╭─ PROVIDED DATA

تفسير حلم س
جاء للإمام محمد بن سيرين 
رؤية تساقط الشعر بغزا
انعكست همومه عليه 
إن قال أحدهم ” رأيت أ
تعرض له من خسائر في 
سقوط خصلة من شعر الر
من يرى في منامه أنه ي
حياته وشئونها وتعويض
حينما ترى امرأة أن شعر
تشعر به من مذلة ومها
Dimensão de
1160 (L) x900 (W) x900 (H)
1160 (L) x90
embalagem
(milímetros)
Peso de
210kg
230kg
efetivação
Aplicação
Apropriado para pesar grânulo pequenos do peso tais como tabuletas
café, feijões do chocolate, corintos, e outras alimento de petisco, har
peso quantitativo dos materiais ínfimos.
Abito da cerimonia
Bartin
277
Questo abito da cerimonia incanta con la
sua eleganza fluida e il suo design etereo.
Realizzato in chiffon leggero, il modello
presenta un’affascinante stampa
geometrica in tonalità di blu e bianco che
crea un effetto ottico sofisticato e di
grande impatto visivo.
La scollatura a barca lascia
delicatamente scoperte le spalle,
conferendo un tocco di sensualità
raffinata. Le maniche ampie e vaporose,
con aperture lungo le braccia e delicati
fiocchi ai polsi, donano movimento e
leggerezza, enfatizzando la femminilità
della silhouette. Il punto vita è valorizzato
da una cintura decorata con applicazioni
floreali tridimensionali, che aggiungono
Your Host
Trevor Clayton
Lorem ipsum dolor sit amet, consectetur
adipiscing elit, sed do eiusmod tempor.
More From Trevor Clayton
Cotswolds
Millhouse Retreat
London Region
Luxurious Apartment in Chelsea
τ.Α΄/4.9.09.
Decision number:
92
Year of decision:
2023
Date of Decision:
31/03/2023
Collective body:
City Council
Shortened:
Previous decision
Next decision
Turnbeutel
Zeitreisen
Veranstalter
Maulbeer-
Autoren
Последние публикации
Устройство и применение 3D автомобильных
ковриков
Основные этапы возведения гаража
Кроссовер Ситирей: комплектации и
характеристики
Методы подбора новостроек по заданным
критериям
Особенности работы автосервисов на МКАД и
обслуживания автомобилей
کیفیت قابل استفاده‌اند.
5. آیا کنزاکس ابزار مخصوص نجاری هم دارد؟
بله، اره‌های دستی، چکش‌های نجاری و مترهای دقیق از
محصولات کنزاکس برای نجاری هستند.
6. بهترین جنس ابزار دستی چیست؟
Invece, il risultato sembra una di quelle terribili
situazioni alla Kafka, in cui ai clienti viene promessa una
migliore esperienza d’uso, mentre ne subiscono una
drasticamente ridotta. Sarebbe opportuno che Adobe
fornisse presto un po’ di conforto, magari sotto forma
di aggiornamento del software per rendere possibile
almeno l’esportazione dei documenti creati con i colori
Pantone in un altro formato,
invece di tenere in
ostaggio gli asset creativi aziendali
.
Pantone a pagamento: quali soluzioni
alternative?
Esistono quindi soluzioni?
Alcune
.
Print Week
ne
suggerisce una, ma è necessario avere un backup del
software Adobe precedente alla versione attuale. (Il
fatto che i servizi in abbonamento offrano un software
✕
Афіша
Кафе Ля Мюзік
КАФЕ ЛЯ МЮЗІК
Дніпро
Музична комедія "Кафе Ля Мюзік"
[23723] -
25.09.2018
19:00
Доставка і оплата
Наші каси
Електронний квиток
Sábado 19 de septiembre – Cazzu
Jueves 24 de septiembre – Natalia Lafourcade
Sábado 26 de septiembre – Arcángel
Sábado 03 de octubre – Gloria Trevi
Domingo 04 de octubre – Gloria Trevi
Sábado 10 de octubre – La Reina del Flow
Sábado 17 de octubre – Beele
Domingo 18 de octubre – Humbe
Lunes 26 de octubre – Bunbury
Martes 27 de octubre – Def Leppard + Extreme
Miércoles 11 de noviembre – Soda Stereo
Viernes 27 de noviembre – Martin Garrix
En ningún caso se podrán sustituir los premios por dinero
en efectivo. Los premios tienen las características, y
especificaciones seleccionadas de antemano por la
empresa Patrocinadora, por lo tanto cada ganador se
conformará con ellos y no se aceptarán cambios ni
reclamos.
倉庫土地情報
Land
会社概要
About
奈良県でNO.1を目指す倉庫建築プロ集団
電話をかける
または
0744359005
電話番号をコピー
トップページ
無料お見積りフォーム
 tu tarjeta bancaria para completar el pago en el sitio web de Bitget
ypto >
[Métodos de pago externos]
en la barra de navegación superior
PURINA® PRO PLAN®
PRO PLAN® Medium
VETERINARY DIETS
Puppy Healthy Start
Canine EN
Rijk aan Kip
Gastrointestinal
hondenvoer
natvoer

╰─

> _WHAT NEEDS TO BE DONE_
Show all lines from the data that contain "نجاری".

> _OUTPUT OF THE EXERCISE_
5. آیا کنزاکس ابزار مخصوص نجاری هم دارد؟
بله، اره‌های دستی، چکش‌های نجاری و مترهای دقیق از
محصولات کنزاکس برای نجاری هستند.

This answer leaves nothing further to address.